*** Opening of Text under study ***

Re: Voting experiment

LGTM.

The most important thing will be to explain the context here in an easy-to-digest, concise manner, so that people are motivated to do both.

Regards,


On 10 Jul 2014, at 6:04 am, Charles McCathie Nevile <chaals@yandex-team.ru> wrote:

> Hi folks,
> 
> I have an outstanding action item from the AB to propose a voting  
> experiment that could be considered for running as part of elections (eg.  
> TAG/AB elections).
> 
> My strawman proposal:
> 
> The purpose of the experiment is to enable W3C Team to gather data on  
> whether a different voting system to our current "Multiple  
> Non-Transferable Vote" system would change the outcome of elections, and  
> in particular, in ways that might make elected groups more broadly  
> representative of the voters.
> 
> In elections for the AB and TAG, we provide a ballot that offers two ways  
> to vote.
> 
> 1. The current system - you select up to the number of seats available,  
> from the candidates running.
> This would be the binding vote - unless we change the process we can't  
> change that anyway.
> 
> 2. You can rank as few or as many candidates, plus the option "no (other)  
> candidate". as you want, in preference order.
> 
> 1 indicates your most preferred candidate. Giving two or more candidates  
> an equal rank is a rational statement, and results should be calculated  
> accordingly.
> 
> A completed ballot for 3 seats with 6 candidates could be like:
> 
> check         Candidate name        Preference
> up to 3                             order
> [ ]            Alice                   [1]
> [X]            Byron                   [2]
> [ ]            Charlie                 [ ]
> [ ]            Daniels                 [3]
> [X]            Elliott                 [4]
> [ ]            Franklin                [ ]
>                No (other) Candidate    [5]
> 
> (In a real vote, the order of names should be randomised. Not that we do  
> that now).

*** Close of Text under study ***

* _To-do item 1_:
Please copy the voting experiment email in full, with no changes.

*** Opening of Input material ***

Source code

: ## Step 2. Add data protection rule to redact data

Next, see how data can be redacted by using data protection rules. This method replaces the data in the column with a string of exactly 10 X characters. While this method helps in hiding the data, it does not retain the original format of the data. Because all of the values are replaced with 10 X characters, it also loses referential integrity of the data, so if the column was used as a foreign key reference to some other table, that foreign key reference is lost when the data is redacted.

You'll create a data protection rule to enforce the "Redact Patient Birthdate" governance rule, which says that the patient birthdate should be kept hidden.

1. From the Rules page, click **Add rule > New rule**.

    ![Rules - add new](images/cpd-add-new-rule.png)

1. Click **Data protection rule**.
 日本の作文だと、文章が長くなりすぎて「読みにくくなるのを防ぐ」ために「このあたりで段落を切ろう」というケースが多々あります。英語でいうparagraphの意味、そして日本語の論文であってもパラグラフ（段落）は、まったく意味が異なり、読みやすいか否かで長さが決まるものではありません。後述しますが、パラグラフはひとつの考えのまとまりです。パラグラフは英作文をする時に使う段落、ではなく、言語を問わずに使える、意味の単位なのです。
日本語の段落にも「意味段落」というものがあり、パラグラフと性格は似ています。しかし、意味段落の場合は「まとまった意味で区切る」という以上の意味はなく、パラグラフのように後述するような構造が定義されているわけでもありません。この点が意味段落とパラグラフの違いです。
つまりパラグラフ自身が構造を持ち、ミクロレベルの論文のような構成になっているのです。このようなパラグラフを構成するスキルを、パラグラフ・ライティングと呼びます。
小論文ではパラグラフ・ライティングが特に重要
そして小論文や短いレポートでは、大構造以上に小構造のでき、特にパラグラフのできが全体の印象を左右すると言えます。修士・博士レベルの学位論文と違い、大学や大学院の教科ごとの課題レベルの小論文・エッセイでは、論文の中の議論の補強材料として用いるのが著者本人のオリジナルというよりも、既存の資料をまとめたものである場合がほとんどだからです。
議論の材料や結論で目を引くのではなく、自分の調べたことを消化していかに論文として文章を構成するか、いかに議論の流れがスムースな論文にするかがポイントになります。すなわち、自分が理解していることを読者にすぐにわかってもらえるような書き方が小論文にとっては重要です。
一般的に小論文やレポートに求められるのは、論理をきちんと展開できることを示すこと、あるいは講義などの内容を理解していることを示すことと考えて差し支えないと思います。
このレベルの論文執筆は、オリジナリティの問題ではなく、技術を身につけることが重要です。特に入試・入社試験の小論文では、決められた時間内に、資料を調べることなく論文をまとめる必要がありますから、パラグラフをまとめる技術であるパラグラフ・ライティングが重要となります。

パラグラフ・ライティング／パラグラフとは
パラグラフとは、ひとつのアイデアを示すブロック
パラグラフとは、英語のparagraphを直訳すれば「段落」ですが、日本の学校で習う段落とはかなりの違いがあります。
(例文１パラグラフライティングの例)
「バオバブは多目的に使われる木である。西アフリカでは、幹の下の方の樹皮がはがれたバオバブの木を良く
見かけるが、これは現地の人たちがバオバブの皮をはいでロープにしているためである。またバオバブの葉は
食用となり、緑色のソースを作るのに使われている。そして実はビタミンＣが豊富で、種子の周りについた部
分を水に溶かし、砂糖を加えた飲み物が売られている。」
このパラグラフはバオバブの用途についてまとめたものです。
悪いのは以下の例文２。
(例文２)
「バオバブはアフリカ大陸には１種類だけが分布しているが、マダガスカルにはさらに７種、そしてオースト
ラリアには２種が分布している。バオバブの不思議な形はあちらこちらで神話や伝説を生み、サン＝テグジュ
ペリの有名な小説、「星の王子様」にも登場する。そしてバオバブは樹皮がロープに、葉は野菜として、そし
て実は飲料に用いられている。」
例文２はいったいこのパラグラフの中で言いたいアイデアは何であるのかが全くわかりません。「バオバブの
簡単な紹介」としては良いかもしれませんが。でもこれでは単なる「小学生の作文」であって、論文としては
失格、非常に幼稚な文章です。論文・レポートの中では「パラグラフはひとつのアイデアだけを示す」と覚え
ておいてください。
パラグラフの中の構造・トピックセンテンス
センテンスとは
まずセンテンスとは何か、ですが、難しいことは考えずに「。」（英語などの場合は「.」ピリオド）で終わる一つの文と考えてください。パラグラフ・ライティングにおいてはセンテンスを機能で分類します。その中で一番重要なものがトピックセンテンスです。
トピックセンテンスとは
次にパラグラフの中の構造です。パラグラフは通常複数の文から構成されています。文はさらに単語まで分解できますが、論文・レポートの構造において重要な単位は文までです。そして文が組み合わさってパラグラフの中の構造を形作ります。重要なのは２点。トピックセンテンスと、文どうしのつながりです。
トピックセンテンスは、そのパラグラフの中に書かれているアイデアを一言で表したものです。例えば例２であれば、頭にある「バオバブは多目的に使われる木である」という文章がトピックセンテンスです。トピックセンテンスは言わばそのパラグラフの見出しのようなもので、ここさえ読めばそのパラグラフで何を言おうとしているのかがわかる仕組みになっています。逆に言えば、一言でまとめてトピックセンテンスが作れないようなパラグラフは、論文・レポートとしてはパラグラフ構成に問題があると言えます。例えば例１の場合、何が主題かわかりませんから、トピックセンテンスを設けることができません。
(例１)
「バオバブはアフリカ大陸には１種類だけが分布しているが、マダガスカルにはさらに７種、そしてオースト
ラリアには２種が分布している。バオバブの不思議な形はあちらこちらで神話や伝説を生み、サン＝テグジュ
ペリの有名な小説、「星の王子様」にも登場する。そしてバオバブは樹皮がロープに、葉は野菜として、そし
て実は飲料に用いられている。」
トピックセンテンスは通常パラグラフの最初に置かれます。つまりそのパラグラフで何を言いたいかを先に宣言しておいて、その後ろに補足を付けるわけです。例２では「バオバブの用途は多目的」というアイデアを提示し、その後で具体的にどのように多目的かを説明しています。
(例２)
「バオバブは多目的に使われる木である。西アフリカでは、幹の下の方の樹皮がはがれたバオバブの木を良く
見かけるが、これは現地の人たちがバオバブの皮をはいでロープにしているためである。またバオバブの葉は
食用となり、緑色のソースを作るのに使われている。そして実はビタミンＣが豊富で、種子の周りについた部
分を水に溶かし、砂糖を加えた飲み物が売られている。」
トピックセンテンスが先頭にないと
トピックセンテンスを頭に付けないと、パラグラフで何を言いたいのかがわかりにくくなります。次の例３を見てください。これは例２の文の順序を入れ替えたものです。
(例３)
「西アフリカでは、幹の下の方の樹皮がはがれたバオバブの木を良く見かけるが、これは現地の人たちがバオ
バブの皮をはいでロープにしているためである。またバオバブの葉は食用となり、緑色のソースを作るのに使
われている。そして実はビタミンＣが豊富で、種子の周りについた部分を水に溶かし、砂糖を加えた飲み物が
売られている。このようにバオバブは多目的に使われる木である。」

*** Close of Input material ***

* _To-do item 2_:
Write out the part of the records that opens with the line containing "1. Click **Data protection rule**." and closes with the line containing "日本語の段落にも「意味段落」", including both of those lines.

* _Worked solution 1_:
Re: Voting experiment

LGTM.

The most important thing will be to explain the context here in an easy-to-digest, concise manner, so that people are motivated to do both.

Regards,


On 10 Jul 2014, at 6:04 am, Charles McCathie Nevile <chaals@yandex-team.ru> wrote:

> Hi folks,
> 
> I have an outstanding action item from the AB to propose a voting  
> experiment that could be considered for running as part of elections (eg.  
> TAG/AB elections).
> 
> My strawman proposal:
> 
> The purpose of the experiment is to enable W3C Team to gather data on  
> whether a different voting system to our current "Multiple  
> Non-Transferable Vote" system would change the outcome of elections, and  
> in particular, in ways that might make elected groups more broadly  
> representative of the voters.
> 
> In elections for the AB and TAG, we provide a ballot that offers two ways  
> to vote.
> 
> 1. The current system - you select up to the number of seats available,  
> from the candidates running.
> This would be the binding vote - unless we change the process we can't  
> change that anyway.
> 
> 2. You can rank as few or as many candidates, plus the option "no (other)  
> candidate". as you want, in preference order.
> 
> 1 indicates your most preferred candidate. Giving two or more candidates  
> an equal rank is a rational statement, and results should be calculated  
> accordingly.
> 
> A completed ballot for 3 seats with 6 candidates could be like:
> 
> check         Candidate name        Preference
> up to 3                             order
> [ ]            Alice                   [1]
> [X]            Byron                   [2]
> [ ]            Charlie                 [ ]
> [ ]            Daniels                 [3]
> [X]            Elliott                 [4]
> [ ]            Franklin                [ ]
>                No (other) Candidate    [5]
> 
> (In a real vote, the order of names should be randomised. Not that we do  
> that now).

* _Worked solution 2_:
1. Click **Data protection rule**.
 日本の作文だと、文章が長くなりすぎて「読みにくくなるのを防ぐ」ために「このあたりで段落を切ろう」というケースが多々あります。英語でいうparagraphの意味、そして日本語の論文であってもパラグラフ（段落）は、まったく意味が異なり、読みやすいか否かで長さが決まるものではありません。後述しますが、パラグラフはひとつの考えのまとまりです。パラグラフは英作文をする時に使う段落、ではなく、言語を問わずに使える、意味の単位なのです。
日本語の段落にも「意味段落」というものがあり、パラグラフと性格は似ています。しかし、意味段落の場合は「まとまった意味で区切る」という以上の意味はなく、パラグラフのように後述するような構造が定義されているわけでもありません。この点が意味段落とパラグラフの違いです。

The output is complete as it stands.